Él se fijó en el vestido, recto, con el cuello fruncido y un dobladillo de color amarillo claro que le llegaba justo por encima de los tobillos, dejando al descubierto sus pies calzados con unas sandalias. Las doncellas llevaban un delantal encima del vestido y parecían eficaces e inteligentes. Paula deseó tener también una capa más de protección, pero ni siquiera con una armadura habría podido disimular que su pecho era mucho más pronunciado que el de la mujer malaya de complexión delicada que había a su lado. A ella se le ceñía la tela a las caderas y necesitaba que la raja de la falda fuese más grande para poder andar. Pedro era más alto de lo que había imaginado. Paula entendió que Sara siempre le hubiese dicho a ella que se sentase. Intimidaba mucho que alguien te mirase desde arriba. Pedro estudió su rostro, un rostro que Paula sabía que era llamativo. No porque su piel fuese más clara que la del resto de los empleados, ni porque sus ojos fuesen caucásicos. Tenía el pelo castaño claro, la nariz estrecha y elegante. Los párpados de Pedro eran asiáticos, pero sus iris eran de un color verde grisáceo inesperado. Ella había visto muchas fotografías suyas, por lo que ya había sabido que era muy guapo, pero no había imaginado que irradiaría semejante poder. Tendría que haberlo imaginado. Su abuela tenía un efecto parecido, aunque la fuerza de aquel hombre había estado a punto de tumbarla nada más bajarse del coche. Él relajó el apretón de manos, pero no la soltó, y Paula tardó demasiado tiempo en apartar la mano. Se sintió como una tonta. Supo que las doncellas se reirían de ella, pero no había podido evitar sentirse fascinada.
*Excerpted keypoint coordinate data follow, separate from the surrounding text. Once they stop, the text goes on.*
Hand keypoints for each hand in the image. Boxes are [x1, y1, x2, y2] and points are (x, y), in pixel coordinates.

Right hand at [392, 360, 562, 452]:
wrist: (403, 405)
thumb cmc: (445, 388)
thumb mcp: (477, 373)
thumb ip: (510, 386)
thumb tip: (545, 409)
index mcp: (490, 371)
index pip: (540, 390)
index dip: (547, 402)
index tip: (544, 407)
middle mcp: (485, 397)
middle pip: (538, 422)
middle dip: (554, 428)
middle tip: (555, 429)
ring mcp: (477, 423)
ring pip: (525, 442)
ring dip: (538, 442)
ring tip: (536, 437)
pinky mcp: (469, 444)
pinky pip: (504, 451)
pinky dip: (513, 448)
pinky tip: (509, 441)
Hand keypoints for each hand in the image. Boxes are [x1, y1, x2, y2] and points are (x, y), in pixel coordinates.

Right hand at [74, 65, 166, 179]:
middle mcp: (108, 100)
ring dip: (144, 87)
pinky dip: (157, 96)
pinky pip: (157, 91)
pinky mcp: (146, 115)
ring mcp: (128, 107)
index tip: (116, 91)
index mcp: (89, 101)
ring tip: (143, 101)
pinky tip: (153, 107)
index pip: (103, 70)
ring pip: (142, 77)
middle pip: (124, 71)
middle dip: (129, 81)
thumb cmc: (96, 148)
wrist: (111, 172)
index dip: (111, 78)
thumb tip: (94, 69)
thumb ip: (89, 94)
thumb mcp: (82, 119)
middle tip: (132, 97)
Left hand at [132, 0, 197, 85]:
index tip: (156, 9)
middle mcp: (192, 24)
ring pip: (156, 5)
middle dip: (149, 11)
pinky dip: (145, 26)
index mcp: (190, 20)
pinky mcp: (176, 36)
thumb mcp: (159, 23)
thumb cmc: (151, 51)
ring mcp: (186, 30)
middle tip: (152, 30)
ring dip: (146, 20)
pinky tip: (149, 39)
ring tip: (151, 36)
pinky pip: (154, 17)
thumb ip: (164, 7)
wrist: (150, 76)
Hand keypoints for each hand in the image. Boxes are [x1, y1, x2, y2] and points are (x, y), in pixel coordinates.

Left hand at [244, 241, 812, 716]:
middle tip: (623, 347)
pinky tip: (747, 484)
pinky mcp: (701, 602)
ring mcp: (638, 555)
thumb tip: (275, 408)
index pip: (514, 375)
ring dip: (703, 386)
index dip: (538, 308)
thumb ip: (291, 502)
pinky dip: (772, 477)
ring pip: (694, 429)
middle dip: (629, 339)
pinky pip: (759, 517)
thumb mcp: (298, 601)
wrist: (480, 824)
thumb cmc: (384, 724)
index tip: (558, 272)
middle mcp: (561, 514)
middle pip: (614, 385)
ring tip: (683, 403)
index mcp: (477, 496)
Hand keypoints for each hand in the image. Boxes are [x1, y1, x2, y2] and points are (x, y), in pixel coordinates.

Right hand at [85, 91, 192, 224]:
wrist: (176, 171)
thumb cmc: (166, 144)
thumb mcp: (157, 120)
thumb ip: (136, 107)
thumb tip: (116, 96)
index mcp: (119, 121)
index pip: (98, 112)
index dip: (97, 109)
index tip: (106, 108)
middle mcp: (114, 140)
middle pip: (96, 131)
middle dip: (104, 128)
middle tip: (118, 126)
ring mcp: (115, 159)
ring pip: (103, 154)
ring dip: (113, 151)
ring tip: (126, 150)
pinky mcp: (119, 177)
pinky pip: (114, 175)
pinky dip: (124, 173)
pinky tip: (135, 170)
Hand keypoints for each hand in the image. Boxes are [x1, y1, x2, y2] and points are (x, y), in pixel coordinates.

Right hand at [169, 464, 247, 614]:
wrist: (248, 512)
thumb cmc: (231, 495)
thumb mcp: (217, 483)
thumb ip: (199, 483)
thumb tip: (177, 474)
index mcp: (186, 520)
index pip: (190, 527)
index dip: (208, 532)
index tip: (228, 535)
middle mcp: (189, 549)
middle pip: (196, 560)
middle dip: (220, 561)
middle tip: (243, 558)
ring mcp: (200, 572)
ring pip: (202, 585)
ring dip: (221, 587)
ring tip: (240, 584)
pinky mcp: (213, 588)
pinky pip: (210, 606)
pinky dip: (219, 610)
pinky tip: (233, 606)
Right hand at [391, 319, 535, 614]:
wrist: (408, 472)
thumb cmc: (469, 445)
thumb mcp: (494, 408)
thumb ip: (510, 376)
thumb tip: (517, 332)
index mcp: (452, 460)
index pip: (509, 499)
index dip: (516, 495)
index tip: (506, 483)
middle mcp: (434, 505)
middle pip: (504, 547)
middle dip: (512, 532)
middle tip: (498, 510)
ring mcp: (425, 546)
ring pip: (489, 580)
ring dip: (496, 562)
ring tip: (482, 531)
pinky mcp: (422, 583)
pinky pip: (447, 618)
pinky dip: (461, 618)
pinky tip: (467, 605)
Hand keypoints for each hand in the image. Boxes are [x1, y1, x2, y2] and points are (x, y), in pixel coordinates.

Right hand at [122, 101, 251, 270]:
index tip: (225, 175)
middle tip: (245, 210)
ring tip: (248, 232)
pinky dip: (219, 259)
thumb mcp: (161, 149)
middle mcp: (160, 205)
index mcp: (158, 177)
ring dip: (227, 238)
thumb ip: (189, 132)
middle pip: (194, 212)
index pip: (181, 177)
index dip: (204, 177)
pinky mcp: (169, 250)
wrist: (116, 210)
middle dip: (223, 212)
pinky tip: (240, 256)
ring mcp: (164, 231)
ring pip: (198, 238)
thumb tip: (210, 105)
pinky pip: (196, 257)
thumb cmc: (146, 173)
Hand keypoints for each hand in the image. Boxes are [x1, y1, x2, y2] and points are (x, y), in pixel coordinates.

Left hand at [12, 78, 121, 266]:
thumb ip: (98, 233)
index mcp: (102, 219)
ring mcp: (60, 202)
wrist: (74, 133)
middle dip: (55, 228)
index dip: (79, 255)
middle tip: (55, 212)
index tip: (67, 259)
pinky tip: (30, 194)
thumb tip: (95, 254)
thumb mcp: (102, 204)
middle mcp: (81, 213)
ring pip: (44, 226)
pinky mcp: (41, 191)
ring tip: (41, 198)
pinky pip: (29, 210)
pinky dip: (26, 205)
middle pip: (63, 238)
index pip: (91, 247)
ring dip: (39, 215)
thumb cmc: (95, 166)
–¿Le apetece un refrigerio, señor? –preguntó el mayordomo–. Su habitación está preparada, si desea descansar.
–He venido a trabajar –respondió él, mirando hacia la casa–. Me vendrá bien un café.
–Por supuesto.
El mayordomo dio unas palmadas para que todo el mundo volviese a sus quehaceres. Paula suspiró aliviada y echó a andar también.
–Paula –la llamó Pedro–. Quiero que me acompañes al despacho de mi abuela.
Hablaba inglés con acento americano, no con el acento inglés que ella se había acostumbrado a oír y a imitar. Pedro le hizo un gesto con la mano para que lo siguiese y empezó a subir las escaleras. La situación la incomodó. Siempre intentaba sentirse aceptada y, a pesar de que Sara la trataba de manera especial en ciertos aspectos, ella intentaba no destacar. Además, se sentía culpable y todavía no se atrevía a confesar lo que había hecho. Se concentró en su respiración y en mantenerse erguida. Se aseguró de que su expresión fuese serena, sus movimientos graciosos y calmados a pesar de que tenía el pulso acelerado y estaba agotada de no dormir. Había tenido veinte horas para reaccionar a aquel repentino cambio de circunstancias. Tenía la costumbre, adquirida a lo largo de años de aburrimiento y encierro, de planear mentalmente cualquier posible situación. Por eso, en cuanto habían dado la voz de alarma de que saliesen al jardín, ella había sabido lo que tenía que hacer. No obstante, había necesitado nervios de acero y horas de cuidadosa programación durante la noche. No podía cometer ningún error, ya que estaba segura de que aquel hombre jamás se lo perdonaría. Pedro se detuvo al entrar en el opulento vestíbulo, se fijó en las baldosas del suelo, en la madera labrada de la barandilla de la escalera, en las obras de arte de un valor incalculable y en los adornos florales. Todo aquello era suyo. Paula se detuvo también y esperó, hasta que él la miró.
–El despacho de la señora Chen está en el tercer piso –murmuró, señalando la escalera con la cabeza.
Pedro esperó a que pasase ella y la siguió.